Bring together every line in the data that includes "zvýšenie".

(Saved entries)
____________

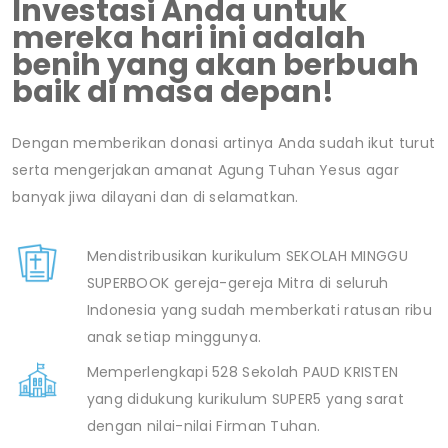
Investasi Anda untuk
mereka hari ini adalah
benih yang akan berbuah
baik di masa depan!
Dengan memberikan donasi artinya Anda sudah ikut turut
serta mengerjakan amanat Agung Tuhan Yesus agar
banyak jiwa dilayani dan di selamatkan.
Mendistribusikan kurikulum SEKOLAH MINGGU
SUPERBOOK gereja-gereja Mitra di seluruh
Indonesia yang sudah memberkati ratusan ribu
anak setiap minggunya.
Memperlengkapi 528 Sekolah PAUD KRISTEN
yang didukung kurikulum SUPER5 yang sarat
dengan nilai-nilai Firman Tuhan.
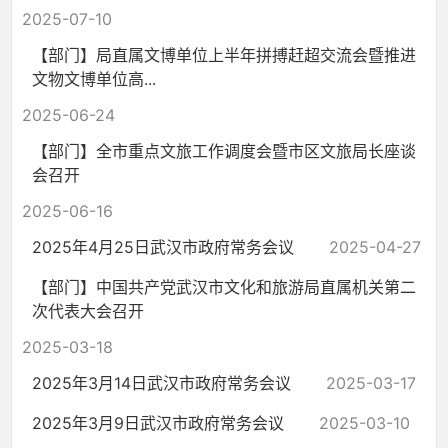
2025-07-10
【部门】局直属文博单位上半年拼搏赶超交流会暨推进
文物文博单位高...
2025-06-24
【部门】全市重点文旅工作调度会暨市区文旅局长座谈
会召开
2025-06-16
2025年4月25日武汉市政府常务会议
2025-04-27
【部门】中国共产党武汉市文化和旅游局直属机关第二
次代表大会召开
2025-03-18
2025年3月14日武汉市政府常务会议
2025-03-17
2025年3月9日武汉市政府常务会议
2025-03-10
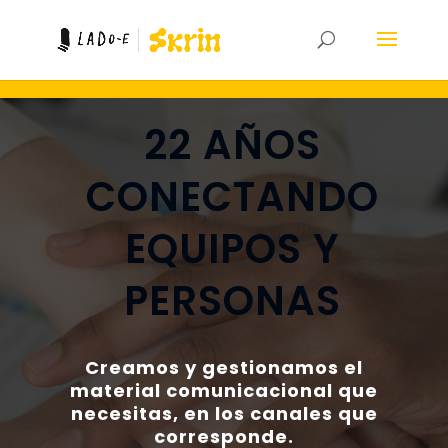
22 AÑOS
CONECTANDO
EQUIPOS Y
PERSONAS
Creamos y gestionamos el
material comunicacional que
necesitas, en los canales que
corresponde.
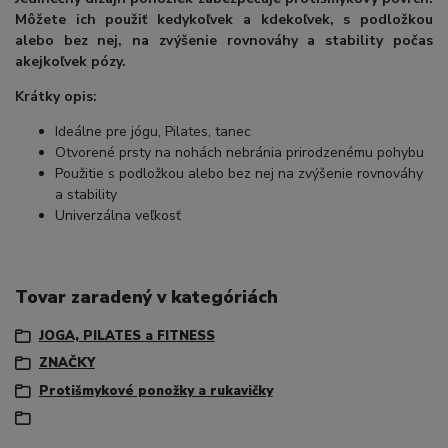
Môžete ich použiť kedykoľvek a kdekoľvek, s podložkou
alebo bez nej, na zvýšenie rovnováhy a stability počas
akejkoľvek pózy.
Krátky opis:
Ideálne pre jógu, Pilates, tanec
Otvorené prsty na nohách nebránia prirodzenému pohybu
Použitie s podložkou alebo bez nej na zvýšenie rovnováhy
a stability
Univerzálna veľkosť
Tovar zaradený v kategóriách
JOGA, PILATES a FITNESS
ZNAČKY
Protišmykové ponožky a rukavičky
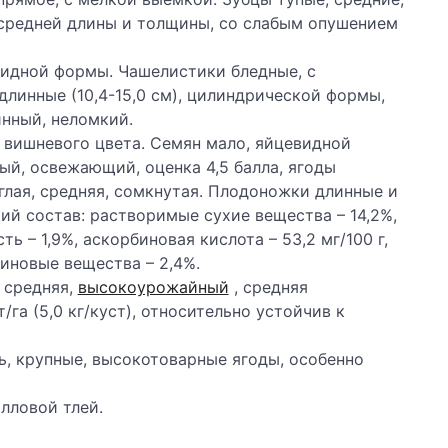
 средней длины и толщины, со слабым опушением
видной формы. Чашелистики бледные, с
линные (10,4-15,0 см), цилиндрической формы,
инный, неломкий.
ы, вишневого цвета. Семян мало, яйцевидной
ый, освежающий, оценка 4,5 балла, ягоды
глая, средняя, сомкнутая. Плодоножки длинные и
кий состав: растворимые сухие вещества – 14,2%,
ь – 1,9%, аскорбиновая кислота – 53,2 мг/100 г,
тиновые вещества – 2,4%.
е средняя,
высокоурожайный
, средняя
/га (5,0 кг/куст), относительно устойчив к
ь, крупные, высокотоварные ягоды, особенно
лловой тлей.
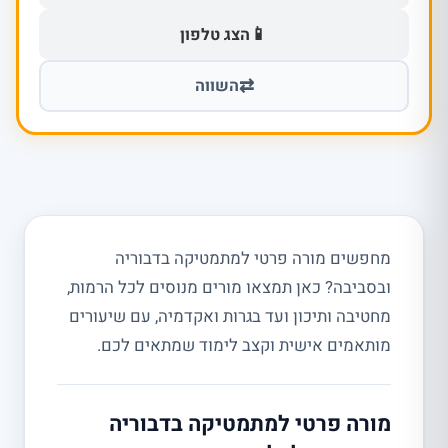
📱
הצג טלפון
⇄
השווה
מחפשים מורה פרטי למתמטיקה בדבוריה
ובסביבה? כאן תמצאו מורים מנוסים לכל הרמות,
מחטיבה ותיכון ועד בגרות ואקדמיה, עם שיעורים
מותאמים אישית וקצב לימוד שמתאים לכם.
מורה פרטי למתמטיקה בדבוריה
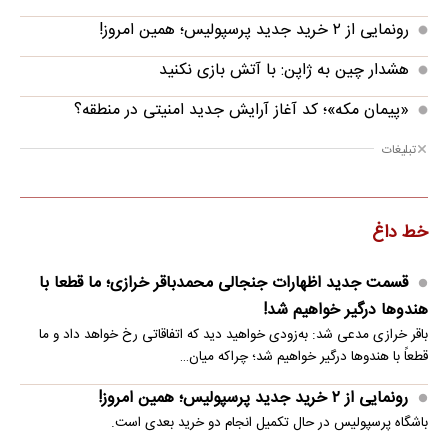
رونمایی از ۲ خرید جدید پرسپولیس؛ همین امروز!
هشدار چین به ژاپن: با آتش بازی نکنید
«پیمان مکه»؛ کد آغاز آرایش جدید امنیتی در منطقه؟
تبلیغات
خط داغ
قسمت جدید اظهارات جنجالی محمدباقر خرازی؛ ما قطعا با
هندوها درگیر خواهیم شد!
باقر خرازی مدعی شد: به‌زودی خواهید دید که اتفاقاتی رخ خواهد داد و ما
قطعاً با هندوها درگیر خواهیم شد؛ چراکه میان…
رونمایی از ۲ خرید جدید پرسپولیس؛ همین امروز!
باشگاه پرسپولیس در حال تکمیل انجام دو خرید بعدی است.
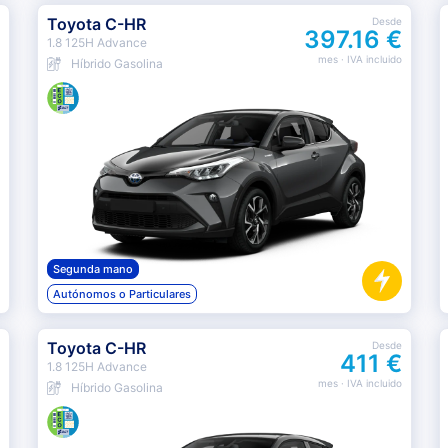
Toyota C-HR
Desde
397.16 €
1.8 125H Advance
mes
· IVA incluido
Híbrido Gasolina
Segunda mano
Autónomos o Particulares
Toyota C-HR
Desde
411 €
1.8 125H Advance
mes
· IVA incluido
Híbrido Gasolina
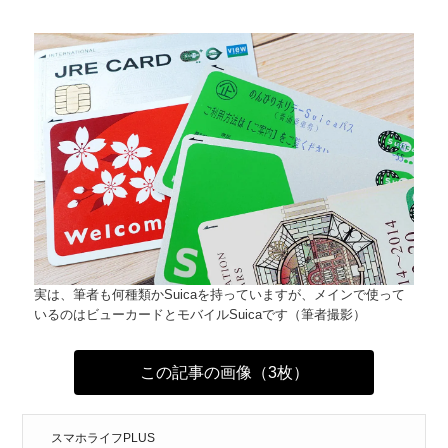
実は、筆者も何種類かSuicaを持っていますが、メインで使って
いるのはビューカードとモバイルSuicaです（筆者撮影）
この記事の画像（3枚）
スマホライフPLUS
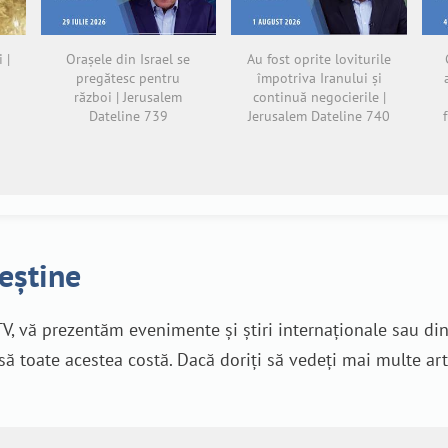
 |
Orașele din Israel se
Au fost oprite loviturile
pregătesc pentru
împotriva Iranului și
război | Jerusalem
continuă negocierile |
Dateline 739
Jerusalem Dateline 740
reștine
V, vă prezentăm evenimente și știri internaționale sau di
nsă toate acestea costă. Dacă doriți să vedeți mai multe art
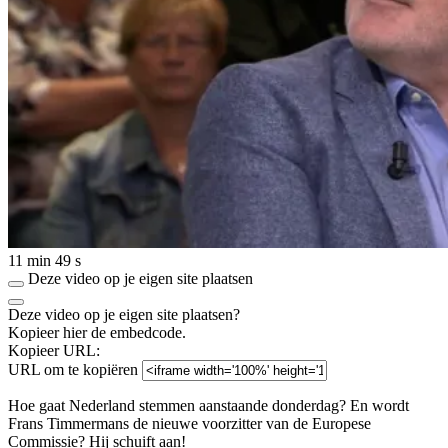
11 min 49 s
Deze video op je eigen site plaatsen
Deze video op je eigen site plaatsen?
Kopieer hier de embedcode.
Kopieer URL:
URL om te kopiëren
Hoe gaat Nederland stemmen aanstaande donderdag? En wordt
Frans Timmermans de nieuwe voorzitter van de Europese
Commissie? Hij schuift aan!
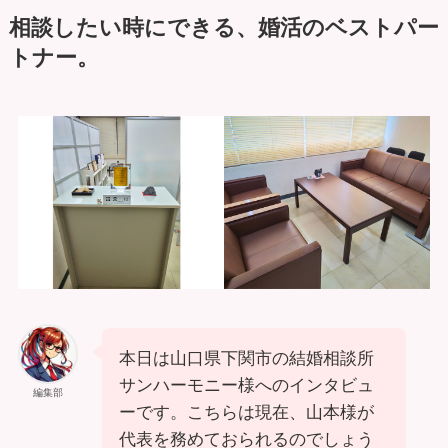
相談したい時にできる、婚活のベストパー
トナー。
本日は山口県下関市の結婚相談所
サンハーモニー様へのインタビュ
編集部
ーです。こちらは現在、山本様が
代表を務めておられるのでしょう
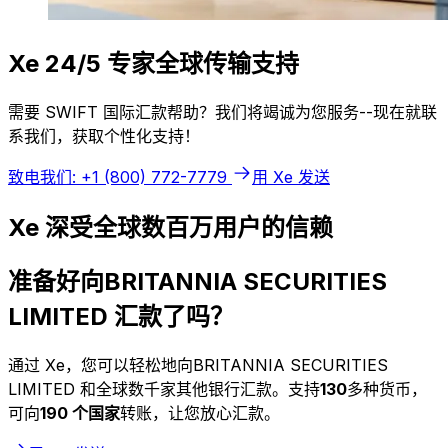
Xe 24/5 专家全球传输支持
需要 SWIFT 国际汇款帮助？我们将竭诚为您服务--现在就联
系我们，获取个性化支持！
致电我们: +1 (800) 772-7779
用 Xe 发送
Xe 深受全球数百万用户的信赖
准备好向BRITANNIA SECURITIES
LIMITED 汇款了吗？
通过 Xe，您可以轻松地向BRITANNIA SECURITIES
LIMITED 和全球数千家其他银行汇款。支持
130
多种货币，
可向
190 个国家
转账，让您放心汇款。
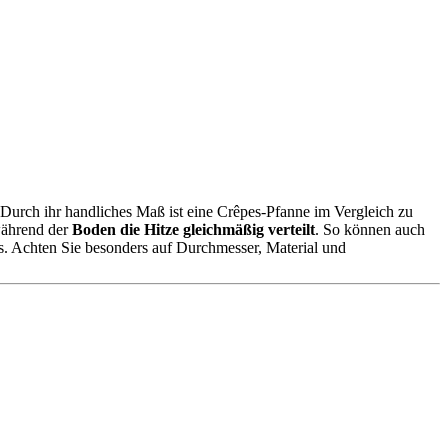
Durch ihr handliches Maß ist eine Crêpes-Pfanne im Vergleich zu
während der
Boden die Hitze gleichmäßig verteilt
. So können auch
s. Achten Sie besonders auf Durchmesser, Material und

____________

** Output below **
alebo bez nej, na zvýšenie rovnováhy a stability počas
Použitie s podložkou alebo bez nej na zvýšenie rovnováhy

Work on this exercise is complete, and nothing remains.